▶ **PROBLEM TO SOLVE**
Give back each line of the listing below that contains the string "있습니다".

▶ **SOURCE INFORMATION**
------------------------------------------------
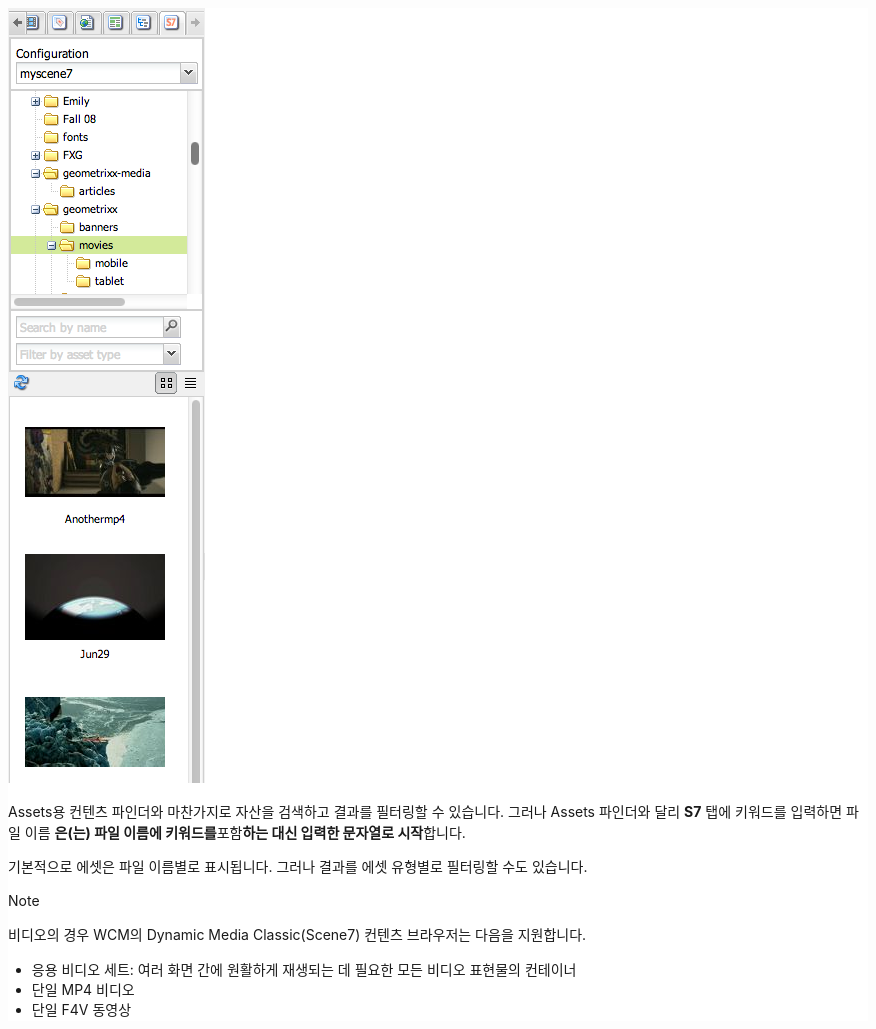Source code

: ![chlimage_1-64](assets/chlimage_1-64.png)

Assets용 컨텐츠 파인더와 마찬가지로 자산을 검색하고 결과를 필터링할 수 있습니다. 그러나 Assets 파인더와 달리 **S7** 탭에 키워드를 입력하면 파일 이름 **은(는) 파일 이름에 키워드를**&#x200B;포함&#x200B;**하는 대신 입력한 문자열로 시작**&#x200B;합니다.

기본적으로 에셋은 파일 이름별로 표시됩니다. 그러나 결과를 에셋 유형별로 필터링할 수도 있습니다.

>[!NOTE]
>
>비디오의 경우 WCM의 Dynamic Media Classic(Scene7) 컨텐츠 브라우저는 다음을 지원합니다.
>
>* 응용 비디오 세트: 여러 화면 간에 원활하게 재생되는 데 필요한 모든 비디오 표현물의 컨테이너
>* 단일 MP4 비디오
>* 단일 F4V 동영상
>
------------------------------------------------
▶ **EXERCISE OUTPUT**
Assets용 컨텐츠 파인더와 마찬가지로 자산을 검색하고 결과를 필터링할 수 있습니다. 그러나 Assets 파인더와 달리 **S7** 탭에 키워드를 입력하면 파일 이름 **은(는) 파일 이름에 키워드를**&#x200B;포함&#x200B;**하는 대신 입력한 문자열로 시작**&#x200B;합니다.
기본적으로 에셋은 파일 이름별로 표시됩니다. 그러나 결과를 에셋 유형별로 필터링할 수도 있습니다.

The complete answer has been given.